The fund looks for good management teams who are good allocators of capital. Companies that generate real cash flows and have strong balance sheets are requirements.
Gildan Activewear Inc. (NYSE:GIL) (TSE:GIL) passes this bill. It makes socks, T-shirts. They buy yarn and convert it by machine to fabric and then turn it into clothing.

The speaker wartns not to trust people who say they personally own the stock.

Gildan is dominant and vertically intergrated. The co-founder owns 8% of the shares, and the earnings are currently depressed as cotton prices spiked in 2011.

GIL is trading at less than 10x 2013 estimates of after tax free cash flow.

They will be debt free shortly.

Since 1998, Gildan has increased its market share from under 10% to 70%.

The NIKE, Inc. (NYSE:NKE) shirt which many people wear and pay $40 costs them $2. In the recent issue of Graham and Doddsville, Tom Russo mentioned the capacity to suffer. Gildan thinks like owners and spent a large amount of money to add to their capacity.

Their next market is national account, selling to The Walt Disney Company (NYSE:DIS) , Nike and Rebox.

The acquisition of Anvil will help sell to the companies mentioned and large retailers like Walmart (NYSE:WMT).

The share price is currently depressed, and lowered costs to customers to maintain good relationships as cotton prices increased.

Gildan has some catalysts as they move towards more branded goods, and its new facility in Bangladesh.

The intrinsic value using a 2013 model assumes no margin expansion and a target price of $50, a double of the current price. The company could pay out $2.50 a share and have a 5.5% yield

Viacom, Inc. (NASDAQ:VIAB) (NASDAQ:VIA) was revealed as a new holding of Warren Buffet’s Berkshire Hathaway Inc. (NYSE:BRK.A) (NYSE:BRK.B) yesterday. The company has two core segments. Media networks like Nick, MTV, BET, Spike, CMT. It generates revenues mostly from advertising an affiliate sales.

Its films are a smaller segment of the revenue.

Viacom has a big cloud as Nickelodeon ratings have gone down over 20% year over year according to Nielsen.

Nickelodeon is a great place to advertise for kids below X-mas, and Viacom has the pricing power to increase the advertising revenue, even if Nickelodeon revenue increases.

The company plans to return $20 billion in buybacks and dividends over the next five years, compared to a market cap of $25 billion.

The model assumes an increase in affiliate fees, using assumptions more conservative than the company’s. 2015 EPS should be $6.72 and $6 with no growth. With a 14x multiple its worth $80-90 a share, even with the current multiple there will be a 20% annual return based on earnings growth.

GOAL OF THE EXERCISE — In the investment commentary, what market share has Gildan reached since 1998? Rely only on the investment commentary above for your answer.

SUPPLIED INFORMATION —
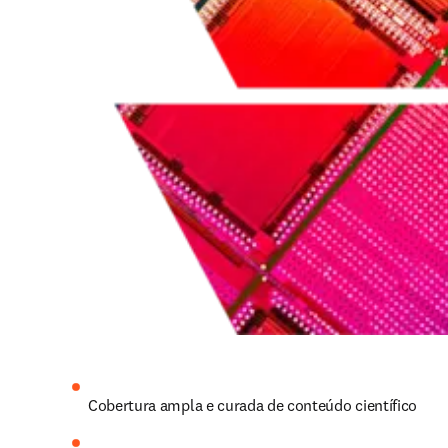
Cobertura ampla e curada de conteúdo científico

RESULT OF THIS EXERCISE — Gildan has grown its market share from under 10% to 70%.